Nearby in the new restaurant installed in the Pyramid of the Louvre, the cuisine is basically that of the Southwest. That a museum restaurant, usually the kind of place for bland classics, couls serve such regional fare is astonishing. The operation is called Le Grand Louvre and is run by a division is the Groupe Accord, which also controls Sofitel and Novotel chains.
Three other restaurants have also been installed in the pyramid by this group. They serve sandwiches, salads, and other light fare.
The consultant in charge of Le Grand Louvre is Andre Daguin, chef and owner of the Michelin two-star Hotel de France in Auch. He has put Yves Pinaud, not a native of Gascony but someone who has worked there for more than 12 years, in charge.
Visitors to the Louvre have their choice of goose galantine with foie gras, smoked fillet of duck with cured ham and foie gras, sauteed apple with duck foie gras, smoked Gascon trout, grilled duck fillet, and confit of duck, among other choices. The desserts include lou pastis, a flaky fruit-filled pastry made with a type of phyllo.
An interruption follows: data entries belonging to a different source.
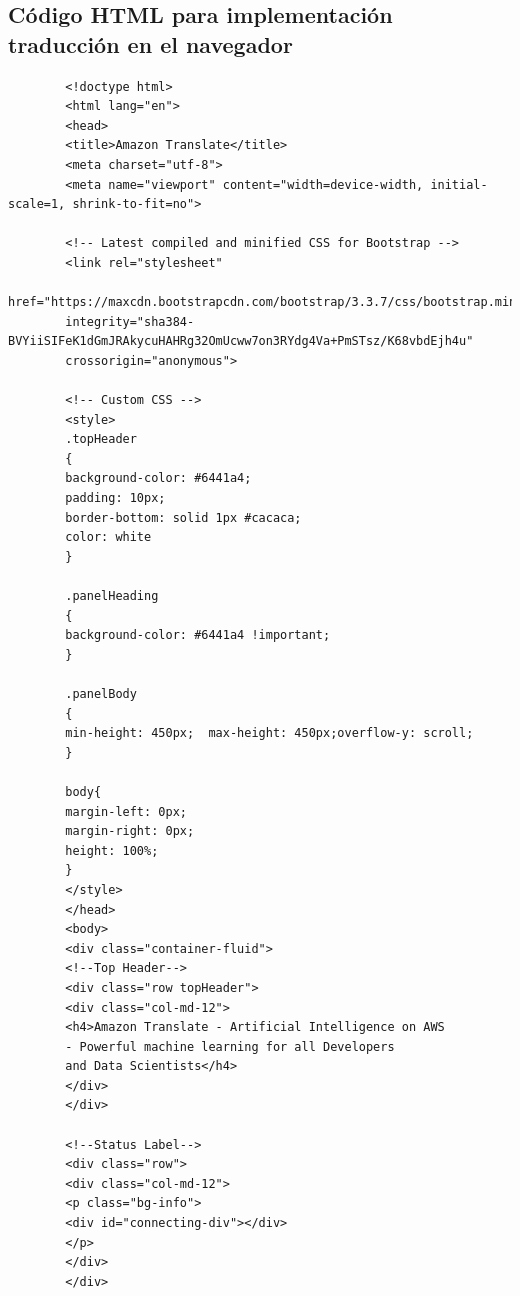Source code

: \documentclass[english,runningheads,a4paper]{llncs}[2018/03/10]
\begin{document}
    \subsection{Código HTML para implementación traducción en el navegador}
        \begin{verbatim}
        <!doctype html>
        <html lang="en">
        <head>
        <title>Amazon Translate</title>
        <meta charset="utf-8">
        <meta name="viewport" content="width=device-width, initial-scale=1, shrink-to-fit=no">
        
        <!-- Latest compiled and minified CSS for Bootstrap -->
        <link rel="stylesheet"
        href="https://maxcdn.bootstrapcdn.com/bootstrap/3.3.7/css/bootstrap.min.css"
        integrity="sha384-BVYiiSIFeK1dGmJRAkycuHAHRg32OmUcww7on3RYdg4Va+PmSTsz/K68vbdEjh4u" 
        crossorigin="anonymous">
        
        <!-- Custom CSS -->
        <style>
        .topHeader
        {
        background-color: #6441a4;
        padding: 10px;
        border-bottom: solid 1px #cacaca;
        color: white
        }
        
        .panelHeading
        {
        background-color: #6441a4 !important;
        }
        
        .panelBody
        {
        min-height: 450px;  max-height: 450px;overflow-y: scroll;
        }
        
        body{
        margin-left: 0px;
        margin-right: 0px;
        height: 100%;
        }
        </style>
        </head>
        <body>
        <div class="container-fluid">
        <!--Top Header-->
        <div class="row topHeader">
        <div class="col-md-12">
        <h4>Amazon Translate - Artificial Intelligence on AWS
        - Powerful machine learning for all Developers 
        and Data Scientists</h4>
        </div>
        </div>
        
        <!--Status Label-->
        <div class="row">
        <div class="col-md-12">
        <p class="bg-info">
        <div id="connecting-div"></div>
        </p>
        </div>
        </div>
        

\end{verbatim}
\end{document}
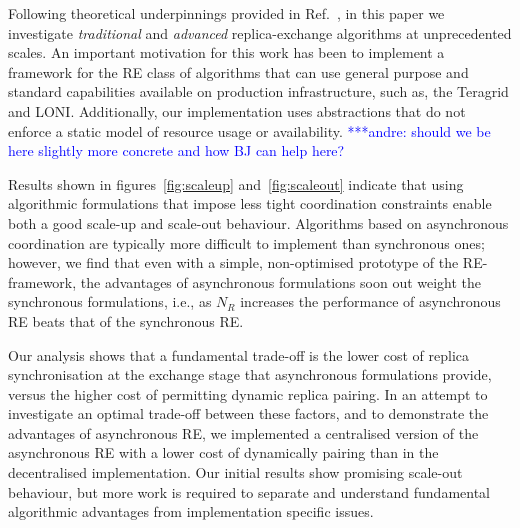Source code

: \documentclass{rspublic}
\newcommand{\alnote}[1]{ {\textcolor{blue} { ***andre: #1 }}}
\newcommand{\athotanote}[1]{ {\textcolor{green} { ***athota: #1 }}}
\newcommand{\alnote}[1]{}
\newcommand{\athotanote}[1]{}
\begin{document}
Following theoretical underpinnings provided in
Ref.~\citep{parashar_arepex,DBLP:journals/jcc/GallicchioLP08}, in this
paper we investigate {\it traditional} and {\it advanced}
replica-exchange algorithms at unprecedented scales.  An important
motivation for this work has been to implement a framework for the RE
class of algorithms that can use general purpose and standard
capabilities available on production infrastructure, such as, the
Teragrid and LONI.  Additionally, our implementation uses abstractions
that do not enforce a static model of resource usage or availability.
\alnote{should we be here slightly more concrete and how BJ can help
here?}

Results shown in figures~\ref{fig:scaleup} and~\ref{fig:scaleout}
indicate that using algorithmic formulations that impose less tight
coordination constraints enable both a good scale-up and scale-out
behaviour.  Algorithms based on asynchronous coordination are
typically more difficult to implement than synchronous ones; however,
we find that even with a simple, non-optimised prototype of the
RE-framework, the advantages of asynchronous formulations soon out
weight the synchronous formulations, i.e., as $N_R$ increases the
performance of asynchronous RE beats that of the synchronous RE.  

Our analysis shows that a fundamental trade-off is the lower cost of
replica synchronisation at the exchange stage that asynchronous
formulations provide, versus the higher cost of permitting dynamic
replica pairing.  In an attempt to investigate an optimal trade-off
between these factors, and to demonstrate the advantages of
asynchronous RE, we implemented a centralised version of the
asynchronous RE with a lower cost of dynamically pairing than in the
decentralised implementation. Our initial results show promising
scale-out behaviour, but more work is required to separate and
understand fundamental algorithmic advantages from implementation
specific issues.




\end{document}

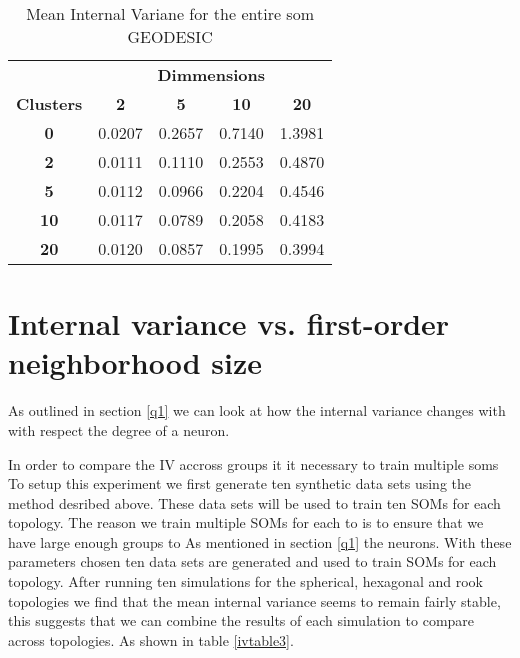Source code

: \begin{table}
\caption{Mean Internal Variane for the entire som GEODESIC}
\label{ivtablegeodesic}
\begin{tabular}{|c||c|c|c|c|}
\hline
&\multicolumn{4}{c|}{\textbf{Dimmensions}}\\
\textbf{Clusters} & \multicolumn{1}{c}{\textbf{2}} &
\multicolumn{1}{c}{\textbf{5}} & \multicolumn{1}{c}{\textbf{10}} &
\multicolumn{1}{c|}{\textbf{20}}\\
\hline
\hline
\textbf{0} & 0.0207& 0.2657& 0.7140& 1.3981 \\
\hline
\textbf{2} & 0.0111& 0.1110& 0.2553& 0.4870 \\
\hline
\textbf{5} & 0.0112& 0.0966& 0.2204& 0.4546 \\
\hline
\textbf{10} & 0.0117& 0.0789& 0.2058& 0.4183 \\
\hline
\textbf{20} & 0.0120& 0.0857& 0.1995& 0.3994 \\
\hline
\end{tabular} \end{table}






\section{Internal variance vs. first-order neighborhood size}
As outlined in section \ref{q1} we can look at how the internal variance
changes with with respect the degree of a neuron.  

In order to compare the IV accross groups it it necessary to train multiple
soms 
To setup this experiment we
first generate ten synthetic data sets using the method desribed above.  These
data sets will be used to train ten SOMs for each topology.  The reason we
train multiple SOMs for each to is to ensure that we have large enough groups to 
As mentioned in section \ref{q1} the neurons.
With these parameters chosen ten data sets are generated and used to train
SOMs for each topology.  After running ten simulations for the spherical,
hexagonal and rook topologies we find that the mean internal variance seems to
remain fairly stable, this suggests that we can combine the results of each
simulation to compare across topologies. As shown in table \ref{ivtable3}.


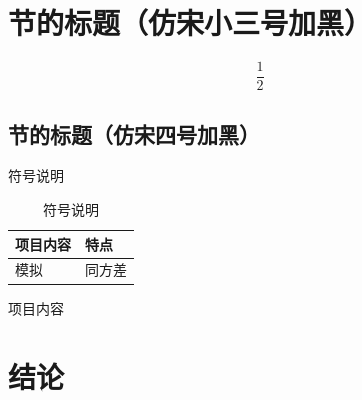 \section{节的标题（仿宋小三号加黑）}
\begin{equation}
\frac{1}{2}
\end{equation}
\subsection{节的标题（仿宋四号加黑）}

符号说明
{\wuhao
\begin{longtable}{p{5cm}p{5cm}}
\caption{符号说明}\\
\hline
项目内容 & 特点\\
\hline
模拟& 同方差\\
\hline
\end{longtable}
}
项目内容

\section{结论}

\printbibliography[heading=chapbib]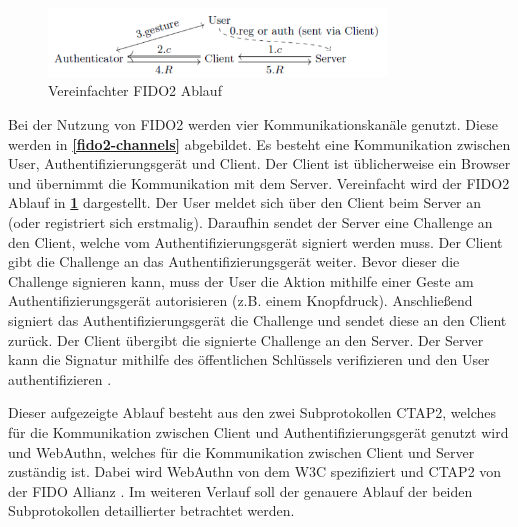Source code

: \begin{figure}[h]
	\centering 
	\includegraphics[width=0.8\textwidth]{img/abbildungen/fido2_flow.png}
	\captionsetup{format=hang}
	\caption{Vereinfachter FIDO2 Ablauf \cite{barbosa2021provable}} \label{fido2-simple}
\end{figure}

Bei der Nutzung von \ac{FIDO}2 werden vier Kommunikationskanäle genutzt. Diese werden in \textbf{\ref{fido2-channels}} abgebildet. Es besteht eine Kommunikation zwischen User, Authentifizierungsgerät und Client. Der Client ist üblicherweise ein Browser und übernimmt die Kommunikation mit dem Server. Vereinfacht wird der \ac{FIDO}2 Ablauf in \textbf{\ref{fido2-simple}} dargestellt. Der User meldet sich über den Client beim Server an (oder registriert sich erstmalig). Daraufhin sendet der Server eine Challenge an den Client, welche vom Authentifizierungsgerät signiert werden muss. Der Client gibt die Challenge an das Authentifizierungsgerät weiter. Bevor dieser die Challenge signieren kann, muss der User die Aktion mithilfe einer Geste am Authentifizierungsgerät autorisieren (z.B. einem Knopfdruck). Anschließend signiert das Authentifizierungsgerät die Challenge und sendet diese an den Client zurück. Der Client übergibt die signierte Challenge an den Server. Der Server kann die Signatur mithilfe des öffentlichen Schlüssels verifizieren und den User authentifizieren \cite{lyastani2020fido2} \cite{farke2020you}.

Dieser aufgezeigte Ablauf besteht aus den zwei Subprotokollen \ac{CTAP2}, welches für die Kommunikation zwischen Client und Authentifizierungsgerät genutzt wird und WebAuthn, welches für die Kommunikation zwischen Client und Server zuständig ist. Dabei wird WebAuthn von dem \ac{W3C} spezifiziert und \ac{CTAP2} von der \ac{FIDO} Allianz \cite{farke2020you}. Im weiteren Verlauf soll der genauere Ablauf der beiden Subprotokollen detaillierter betrachtet werden.

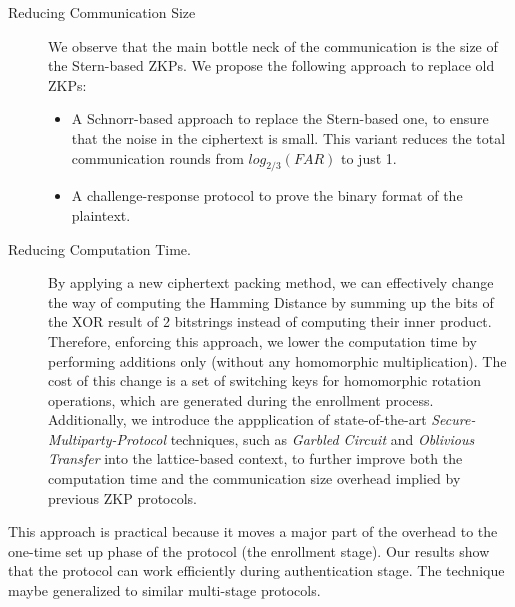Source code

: \begin{description}
\item[Reducing Communication Size] We observe that the main bottle neck of the
  communication is the size of the Stern-based ZKPs. We propose the
  following approach to replace old ZKPs:
  \begin{itemize}
  \item A Schnorr-based approach to replace the Stern-based one, to ensure that the
    noise in the ciphertext is small. This variant reduces the total
    communication rounds from \(log_{2/3}(FAR)\) to just 1.
  \item A challenge-response protocol to prove the binary format of the
    plaintext.
  \end{itemize}
\item[Reducing Computation Time.] By applying a new ciphertext packing
  method, we can effectively change the way of computing the Hamming Distance by
  summing up the bits of the XOR result of 2 bitstrings instead of computing their
  inner product. Therefore, enforcing this approach, we lower the computation time by performing
  additions only (without any homomorphic multiplication). The cost of this change
  is a set of switching keys for homomorphic rotation operations, which are
  generated during the enrollment process. Additionally, we introduce the
  appplication of state-of-the-art \textit{Secure-Multiparty-Protocol}
  techniques, such as \textit{Garbled Circuit} and \textit{Oblivious Transfer} into
  the lattice-based context, to further improve both the computation time and
  the communication size overhead implied by previous ZKP protocols.
\end{description}
This approach is practical because it moves a major part of the overhead to the
one-time set up phase of the protocol (the enrollment stage). Our results show
that the protocol can work efficiently during authentication stage. The
technique maybe generalized to similar multi-stage protocols.


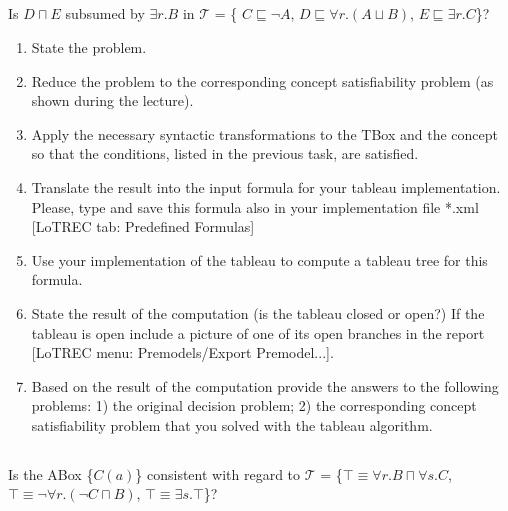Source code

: \documentclass[11pt]{article} %
\begin{document}
\subsection{}

\begin{center}
Is $D \sqcap E$ subsumed by $\exists r.B$ in $\mathcal{T}$ = \{ $C \sqsubseteq \neg A$, $D \sqsubseteq \forall r.(A \sqcup B)$, $E \sqsubseteq \exists r.C$\}?
\end{center}

\begin{enumerate}
\item State the problem.
\item Reduce the problem to the corresponding concept satisfiability problem (as shown during the lecture).
\item Apply the necessary syntactic transformations to the TBox and the concept so that the conditions, listed in the previous task, are satisfied.
\item Translate the result into the input formula for your tableau implementation. Please, type and save this formula also in your implementation file *.xml [LoTREC tab: Predefined Formulas]
\item Use your implementation of the tableau to compute a tableau tree for this formula.
\item State the result of the computation (is the tableau closed or open?) If the tableau is open include a picture of one of its open branches in the report [LoTREC menu: Premodels/Export Premodel...].
\item Based on the result of the computation provide the answers to the following problems: 1) the original decision problem; 2) the corresponding concept satisfiability problem that you solved with the tableau algorithm.
\end{enumerate}

\subsection{}

\begin{center}
Is the ABox \{$C(a)$\} consistent with regard to $\mathcal{T}$ = \{$\top \equiv \forall r.B \sqcap \forall s.C$, $\top \equiv \neg \forall r.(\neg C \sqcap B)$, $\top \equiv \exists s.\top$\}?
\end{center}
\end{document}
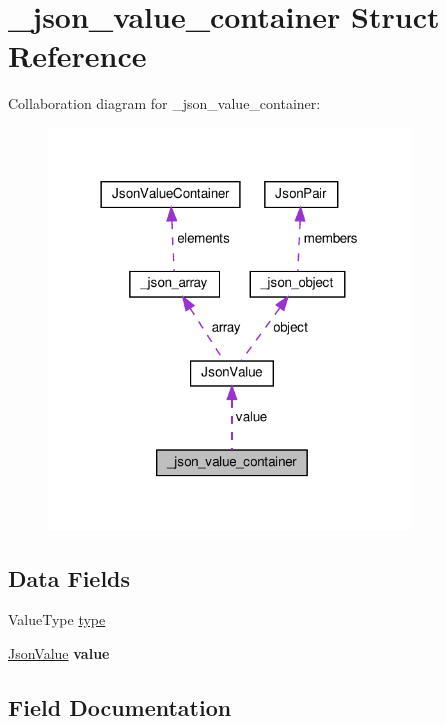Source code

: \hypertarget{struct__json__value__container}{}\section{\+\_\+json\+\_\+value\+\_\+container Struct Reference}
\label{struct__json__value__container}


Collaboration diagram for \+\_\+json\+\_\+value\+\_\+container\+:\nopagebreak
\begin{figure}[H]
\begin{center}
\leavevmode
\includegraphics[width=273pt]{struct__json__value__container__coll__graph}
\end{center}
\end{figure}
\subsection*{Data Fields}
\begin{DoxyCompactItemize}
\item 
Value\+Type \hyperlink{struct__json__value__container_a21cdc2a7c5df1f10e0b61ee6f99c3bcc}{type}
\item 
\mbox{\label{struct__json__value__container_a73ad9502b6b086e7429f69817bc7ba4b}} 
\hyperlink{unionJsonValue}{Json\+Value} {\bfseries value}
\end{DoxyCompactItemize}


\subsection{Field Documentation}
\mbox{\label{struct__json__value__container_a21cdc2a7c5df1f10e0b61ee6f99c3bcc}} 
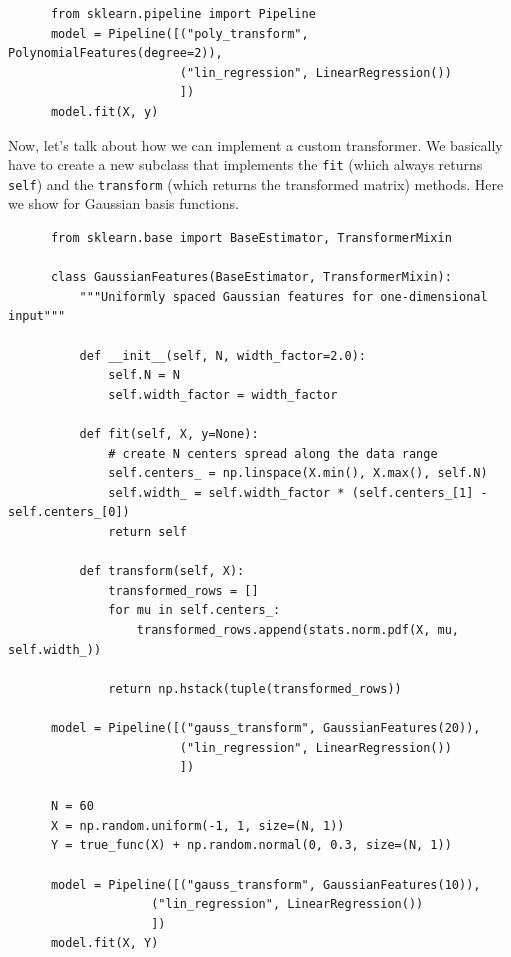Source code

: \documentclass{article}
\begin{document}
      \begin{lstlisting}
      from sklearn.pipeline import Pipeline
      model = Pipeline([("poly_transform", PolynomialFeatures(degree=2)), 
                        ("lin_regression", LinearRegression())
                        ]) 
      model.fit(X, y)
      \end{lstlisting}

      Now, let's talk about how we can implement a custom transformer. We basically have to create a new subclass that implements the \texttt{fit} (which always returns \texttt{self}) and the \texttt{transform} (which returns the transformed matrix) methods. Here we show for Gaussian basis functions. 

      \begin{lstlisting}
      from sklearn.base import BaseEstimator, TransformerMixin

      class GaussianFeatures(BaseEstimator, TransformerMixin):
          """Uniformly spaced Gaussian features for one-dimensional input"""
          
          def __init__(self, N, width_factor=2.0):
              self.N = N
              self.width_factor = width_factor
              
          def fit(self, X, y=None):
              # create N centers spread along the data range
              self.centers_ = np.linspace(X.min(), X.max(), self.N)
              self.width_ = self.width_factor * (self.centers_[1] - self.centers_[0])
              return self
              
          def transform(self, X): 
              transformed_rows = []
              for mu in self.centers_: 
                  transformed_rows.append(stats.norm.pdf(X, mu, self.width_))
              
              return np.hstack(tuple(transformed_rows))

      model = Pipeline([("gauss_transform", GaussianFeatures(20)), 
                        ("lin_regression", LinearRegression())
                        ]) 

      N = 60
      X = np.random.uniform(-1, 1, size=(N, 1)) 
      Y = true_func(X) + np.random.normal(0, 0.3, size=(N, 1)) 

      model = Pipeline([("gauss_transform", GaussianFeatures(10)), 
                    ("lin_regression", LinearRegression())
                    ]) 
      model.fit(X, Y)
      \end{lstlisting} 
\end{document}
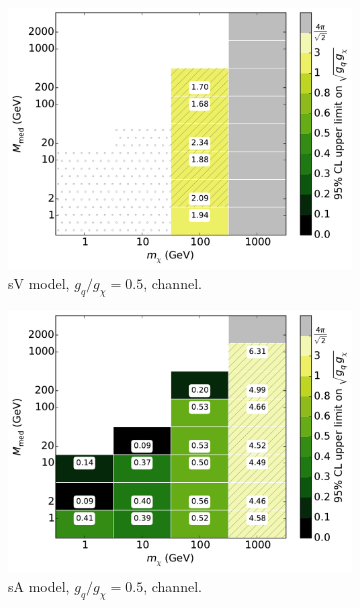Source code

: \begin{figure}
\begin{subfigure}[t]{0.32\textwidth}
    \centering
    \includegraphics[width=1.\textwidth]{figures/grid_basepoints_SVD_rat2_monoWZ.pdf}
    \caption{sV model, $g_q/g_{\chi} = 0.5$, \monoWZ channel.}
    \vspace{0.75cm}
  \end{subfigure}
  \begin{subfigure}[t]{0.32\textwidth}
    \centering
    \includegraphics[width=1.\textwidth]{figures/grid_basepoints_SVD_rat2_monojet.pdf} %
    \caption{sA model, $g_q/g_{\chi} = 0.5$, \monojet channel.}
  \end{subfigure}
  \begin{subfigure}[t]{0.32\textwidth}
    \centering

\end{subfigure}
\end{figure}
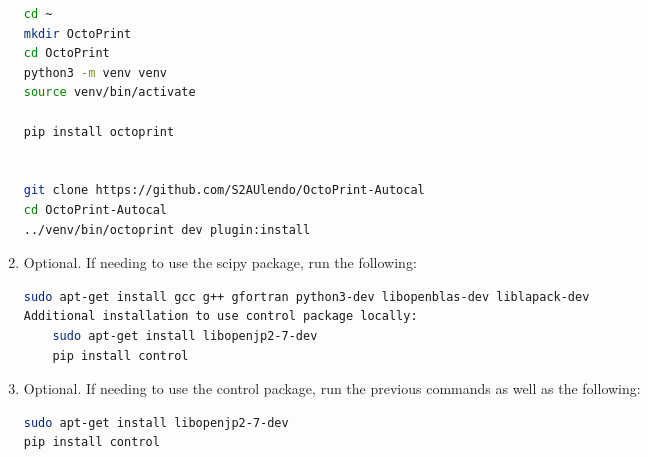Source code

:\documentclass[12pt]{article}
\begin{document}
\begin{enumerate}
\begin{lstlisting}[language=bash]
cd ~
mkdir OctoPrint
cd OctoPrint
python3 -m venv venv
source venv/bin/activate

pip install octoprint


git clone https://github.com/S2AUlendo/OctoPrint-Autocal
cd OctoPrint-Autocal
../venv/bin/octoprint dev plugin:install
\end{lstlisting}
	\item Optional. If needing to use the scipy package, run the following:
\begin{lstlisting}[language=bash]
sudo apt-get install gcc g++ gfortran python3-dev libopenblas-dev liblapack-dev
Additional installation to use control package locally:
 	sudo apt-get install libopenjp2-7-dev
	pip install control

\end{lstlisting}
	\item Optional. If needing to use the control package, run the previous commands as well as the following:
\begin{lstlisting}[language=bash]
sudo apt-get install libopenjp2-7-dev
pip install control
\end{lstlisting}


\end{enumerate}
\end{document}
Pinaud said that in keeping with the Gascon approach even the pastry is made with pure duck or goose fat, not butter. Americans who shudder at the though should remember that butter has a higher proportion of saturated fat than does the duck or goose fat. The pastry is absolutely delicious, and had I not been told how it was made, I would never have suspected.
In discussing Le Grand Louvre, I must note that a three-course complete lunch or dinner is 165 francs (about $25), including tax and service. Al Gascon tasting menu is $70, including wines, taxes and service. There is also an all-duck menu, identical with the one that was served for the economic summit, for $125.
The popularity of Southwestern cuisine in France has spread beyond Paris, to other regions. In Le Mans, at the edge of the Loire Valley area, there is a small operation called Le Perigord in the old quarter of town, vaunting the fact that it serves the cuisine of "Les Landes" (famous for foie gras and another of the many names for part of the Southwestern area).
In the Bordeaux area the interest in this cuisine from the region adjacent to this commercial center has been a factor in improving the level of cooking. Not only are foie gras and duck on the menus of operations such as the Saint-James, Cordeillan Bages, and the Pavillon des Boulevards, but the kind of lusty cooking that is typified by Southwestern French cuisine has added a depth of flavor to other ingredients.
Fish, for example, that may come from the nearby Atlantic, will be served in a rich brown sauce. Fresh cod with caramelized onions is simmered with lentils at Pavillon des Boulevards. The lentils come from Le Puy, also in the Southwest. Bass roasted with chicken livers is another example.
And on the desert list, also from the Southwest is prune ice cream. This delectable confection is served in Le Grand Louvre and at the Saint James. Of course it is on the menu at the Hotel de France in Auch.
Southwestern French may never challenge Southwestern American in this country, but it has begun to show up. An early example is Zum Cafe in San Francisco. The latest may be Alison's on Dominick Street in New York. Manhattan's Ambassador Grill is staffed with chefs trained by Dagiun. Perhaps the premier practitioner of the cuisine, in this country, with overtones of our own Southwest, is Jean-Louis Palladin at the Watergate.